**GIVEN INSTRUCTION**
Identify every line of the entries that contains the string "artery", and copy each of those lines. Matching is case-sensitive.
..............................
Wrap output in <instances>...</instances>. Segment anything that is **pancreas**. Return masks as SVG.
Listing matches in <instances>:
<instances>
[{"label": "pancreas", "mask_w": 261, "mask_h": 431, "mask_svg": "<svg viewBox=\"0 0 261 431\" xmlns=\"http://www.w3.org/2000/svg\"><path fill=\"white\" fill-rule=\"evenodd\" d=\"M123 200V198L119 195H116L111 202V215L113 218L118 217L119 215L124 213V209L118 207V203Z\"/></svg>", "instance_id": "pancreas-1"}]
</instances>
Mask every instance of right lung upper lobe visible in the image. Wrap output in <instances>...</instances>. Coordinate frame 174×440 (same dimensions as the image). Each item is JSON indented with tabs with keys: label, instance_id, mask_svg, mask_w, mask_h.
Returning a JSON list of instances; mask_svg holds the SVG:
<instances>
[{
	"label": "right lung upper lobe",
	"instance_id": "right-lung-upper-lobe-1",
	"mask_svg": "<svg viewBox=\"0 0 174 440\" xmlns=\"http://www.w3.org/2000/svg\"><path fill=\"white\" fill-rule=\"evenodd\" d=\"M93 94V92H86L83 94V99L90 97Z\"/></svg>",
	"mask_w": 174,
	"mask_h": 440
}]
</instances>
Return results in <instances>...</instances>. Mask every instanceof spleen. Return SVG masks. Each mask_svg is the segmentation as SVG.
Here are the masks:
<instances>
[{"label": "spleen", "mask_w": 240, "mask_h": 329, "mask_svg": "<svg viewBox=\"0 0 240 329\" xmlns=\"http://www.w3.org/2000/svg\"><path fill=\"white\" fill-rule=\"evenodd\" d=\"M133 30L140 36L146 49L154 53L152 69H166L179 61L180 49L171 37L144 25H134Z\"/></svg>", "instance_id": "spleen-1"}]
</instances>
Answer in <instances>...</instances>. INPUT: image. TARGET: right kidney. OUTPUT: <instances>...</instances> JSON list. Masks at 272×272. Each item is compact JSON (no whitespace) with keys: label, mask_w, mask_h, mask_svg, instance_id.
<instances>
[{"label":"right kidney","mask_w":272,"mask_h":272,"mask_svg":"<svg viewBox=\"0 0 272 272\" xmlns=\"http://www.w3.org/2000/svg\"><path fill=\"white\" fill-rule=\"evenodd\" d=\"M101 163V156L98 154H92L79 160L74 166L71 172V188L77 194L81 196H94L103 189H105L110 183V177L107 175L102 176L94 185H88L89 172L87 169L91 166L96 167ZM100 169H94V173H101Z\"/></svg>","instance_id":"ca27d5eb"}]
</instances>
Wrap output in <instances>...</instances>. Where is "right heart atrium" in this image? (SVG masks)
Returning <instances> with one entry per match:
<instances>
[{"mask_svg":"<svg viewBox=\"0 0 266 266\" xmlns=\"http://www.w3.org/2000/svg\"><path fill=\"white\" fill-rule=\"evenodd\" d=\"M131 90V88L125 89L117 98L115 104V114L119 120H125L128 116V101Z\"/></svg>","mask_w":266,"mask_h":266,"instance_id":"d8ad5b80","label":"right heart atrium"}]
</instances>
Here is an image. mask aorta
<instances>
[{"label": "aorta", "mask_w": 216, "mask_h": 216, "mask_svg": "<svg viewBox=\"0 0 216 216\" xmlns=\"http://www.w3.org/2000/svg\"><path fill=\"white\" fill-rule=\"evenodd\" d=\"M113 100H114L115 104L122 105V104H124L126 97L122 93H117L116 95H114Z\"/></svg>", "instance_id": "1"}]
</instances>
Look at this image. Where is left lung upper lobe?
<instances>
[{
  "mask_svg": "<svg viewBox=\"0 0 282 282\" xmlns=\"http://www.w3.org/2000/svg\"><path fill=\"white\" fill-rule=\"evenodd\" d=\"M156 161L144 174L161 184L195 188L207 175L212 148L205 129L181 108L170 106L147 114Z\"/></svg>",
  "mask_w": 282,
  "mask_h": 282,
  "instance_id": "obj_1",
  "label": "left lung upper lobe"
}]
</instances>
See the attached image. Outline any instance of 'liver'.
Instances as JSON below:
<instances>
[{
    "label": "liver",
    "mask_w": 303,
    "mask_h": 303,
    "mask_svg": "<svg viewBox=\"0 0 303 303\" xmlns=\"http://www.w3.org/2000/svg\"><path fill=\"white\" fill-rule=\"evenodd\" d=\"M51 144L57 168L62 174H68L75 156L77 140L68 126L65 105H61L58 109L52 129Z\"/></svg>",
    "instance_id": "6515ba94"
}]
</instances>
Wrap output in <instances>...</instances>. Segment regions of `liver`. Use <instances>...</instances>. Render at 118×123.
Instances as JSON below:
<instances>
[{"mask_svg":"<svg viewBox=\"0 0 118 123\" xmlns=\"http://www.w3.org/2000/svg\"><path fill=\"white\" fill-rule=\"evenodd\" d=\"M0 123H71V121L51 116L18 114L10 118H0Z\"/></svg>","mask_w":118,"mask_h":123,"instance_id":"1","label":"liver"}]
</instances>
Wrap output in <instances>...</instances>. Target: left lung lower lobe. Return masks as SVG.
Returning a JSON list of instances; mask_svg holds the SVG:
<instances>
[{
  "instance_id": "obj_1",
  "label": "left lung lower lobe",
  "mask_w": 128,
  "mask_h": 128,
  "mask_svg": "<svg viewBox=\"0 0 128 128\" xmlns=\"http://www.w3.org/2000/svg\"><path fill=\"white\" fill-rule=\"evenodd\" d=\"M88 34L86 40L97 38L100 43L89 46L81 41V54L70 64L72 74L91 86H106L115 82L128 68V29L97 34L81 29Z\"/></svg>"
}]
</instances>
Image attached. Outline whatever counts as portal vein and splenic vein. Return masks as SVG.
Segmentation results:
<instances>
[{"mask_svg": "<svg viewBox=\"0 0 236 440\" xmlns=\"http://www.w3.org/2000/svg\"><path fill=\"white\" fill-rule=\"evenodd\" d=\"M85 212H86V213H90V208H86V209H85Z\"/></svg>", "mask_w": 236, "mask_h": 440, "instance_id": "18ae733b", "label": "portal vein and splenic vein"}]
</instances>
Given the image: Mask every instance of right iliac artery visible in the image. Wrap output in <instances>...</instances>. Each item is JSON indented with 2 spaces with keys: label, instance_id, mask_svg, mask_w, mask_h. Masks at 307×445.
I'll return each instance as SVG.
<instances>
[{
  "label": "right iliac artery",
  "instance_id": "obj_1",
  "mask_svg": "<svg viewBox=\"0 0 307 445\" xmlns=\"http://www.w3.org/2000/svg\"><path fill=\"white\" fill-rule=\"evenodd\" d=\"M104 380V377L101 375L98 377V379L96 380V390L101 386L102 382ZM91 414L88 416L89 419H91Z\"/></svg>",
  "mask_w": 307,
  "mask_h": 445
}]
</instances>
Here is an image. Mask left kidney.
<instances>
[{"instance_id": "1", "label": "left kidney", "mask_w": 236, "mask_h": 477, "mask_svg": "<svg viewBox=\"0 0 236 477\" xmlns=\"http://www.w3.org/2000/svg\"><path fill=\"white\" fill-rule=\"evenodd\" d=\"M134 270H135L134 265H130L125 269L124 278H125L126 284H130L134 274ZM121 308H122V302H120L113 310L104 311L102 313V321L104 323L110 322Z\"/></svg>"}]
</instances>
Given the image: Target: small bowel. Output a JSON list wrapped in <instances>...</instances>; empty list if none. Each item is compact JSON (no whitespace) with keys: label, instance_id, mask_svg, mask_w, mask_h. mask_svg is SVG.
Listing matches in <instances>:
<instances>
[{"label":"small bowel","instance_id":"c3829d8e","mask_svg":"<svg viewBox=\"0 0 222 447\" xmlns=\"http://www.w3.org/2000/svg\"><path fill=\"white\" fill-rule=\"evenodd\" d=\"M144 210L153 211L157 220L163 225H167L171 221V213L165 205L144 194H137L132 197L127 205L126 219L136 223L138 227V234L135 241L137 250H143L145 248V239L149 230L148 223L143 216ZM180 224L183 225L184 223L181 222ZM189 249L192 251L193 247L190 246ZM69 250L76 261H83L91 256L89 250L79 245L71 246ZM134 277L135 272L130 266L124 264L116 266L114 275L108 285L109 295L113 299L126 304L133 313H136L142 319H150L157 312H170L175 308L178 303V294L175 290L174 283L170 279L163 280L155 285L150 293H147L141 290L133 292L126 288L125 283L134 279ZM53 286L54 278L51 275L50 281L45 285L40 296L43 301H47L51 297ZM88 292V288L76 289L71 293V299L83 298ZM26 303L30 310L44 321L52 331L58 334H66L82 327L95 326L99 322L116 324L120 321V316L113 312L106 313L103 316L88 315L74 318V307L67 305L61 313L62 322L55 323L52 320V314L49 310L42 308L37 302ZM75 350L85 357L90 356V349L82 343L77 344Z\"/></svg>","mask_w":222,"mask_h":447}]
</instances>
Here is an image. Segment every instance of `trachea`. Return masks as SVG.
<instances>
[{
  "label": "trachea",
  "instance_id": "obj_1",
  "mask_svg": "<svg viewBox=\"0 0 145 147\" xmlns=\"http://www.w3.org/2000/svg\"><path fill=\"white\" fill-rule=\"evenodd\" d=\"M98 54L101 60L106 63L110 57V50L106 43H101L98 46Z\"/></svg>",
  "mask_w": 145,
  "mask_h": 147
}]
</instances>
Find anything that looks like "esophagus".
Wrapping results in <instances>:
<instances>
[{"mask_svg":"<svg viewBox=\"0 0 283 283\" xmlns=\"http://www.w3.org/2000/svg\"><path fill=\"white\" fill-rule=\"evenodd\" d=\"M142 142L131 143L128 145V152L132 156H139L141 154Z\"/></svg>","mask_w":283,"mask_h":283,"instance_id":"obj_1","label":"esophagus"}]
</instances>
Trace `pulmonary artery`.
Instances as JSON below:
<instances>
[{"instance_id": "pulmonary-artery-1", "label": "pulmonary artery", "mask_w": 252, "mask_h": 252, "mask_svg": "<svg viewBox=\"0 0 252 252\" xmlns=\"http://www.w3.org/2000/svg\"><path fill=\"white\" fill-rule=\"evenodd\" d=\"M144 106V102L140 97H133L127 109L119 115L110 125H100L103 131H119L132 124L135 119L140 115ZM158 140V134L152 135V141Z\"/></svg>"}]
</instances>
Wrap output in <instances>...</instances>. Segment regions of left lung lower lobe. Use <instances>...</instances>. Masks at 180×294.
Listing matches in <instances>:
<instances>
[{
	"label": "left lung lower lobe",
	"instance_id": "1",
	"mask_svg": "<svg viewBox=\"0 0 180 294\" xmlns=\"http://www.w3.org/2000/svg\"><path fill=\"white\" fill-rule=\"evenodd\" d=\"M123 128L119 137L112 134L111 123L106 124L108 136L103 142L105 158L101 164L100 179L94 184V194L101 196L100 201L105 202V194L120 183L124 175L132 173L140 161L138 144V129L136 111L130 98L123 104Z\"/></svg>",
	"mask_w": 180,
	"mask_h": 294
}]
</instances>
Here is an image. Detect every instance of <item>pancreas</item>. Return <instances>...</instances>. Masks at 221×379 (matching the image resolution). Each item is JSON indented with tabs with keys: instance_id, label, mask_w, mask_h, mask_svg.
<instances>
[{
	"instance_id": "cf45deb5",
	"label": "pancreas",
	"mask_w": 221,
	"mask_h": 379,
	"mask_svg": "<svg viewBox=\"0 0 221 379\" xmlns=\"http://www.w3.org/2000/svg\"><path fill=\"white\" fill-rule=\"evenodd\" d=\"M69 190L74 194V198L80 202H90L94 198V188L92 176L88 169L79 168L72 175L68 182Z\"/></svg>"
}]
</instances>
..............................
**CORRECT RESULT**
Given the image: Mask every instance of right iliac artery visible in the image. Wrap output in <instances>...</instances>. Each item is JSON indented with 2 spaces with keys: label, instance_id, mask_svg, mask_w, mask_h. Masks at 307×445.
  "label": "right iliac artery",
Trace `pulmonary artery`.
[{"instance_id": "pulmonary-artery-1", "label": "pulmonary artery", "mask_w": 252, "mask_h": 252, "mask_svg": "<svg viewBox=\"0 0 252 252\" xmlns=\"http://www.w3.org/2000/svg\"><path fill=\"white\" fill-rule=\"evenodd\" d=\"M144 106V102L140 97H133L127 109L119 115L110 125H100L103 131H119L132 124L135 119L140 115ZM158 140V134L152 135V141Z\"/></svg>"}]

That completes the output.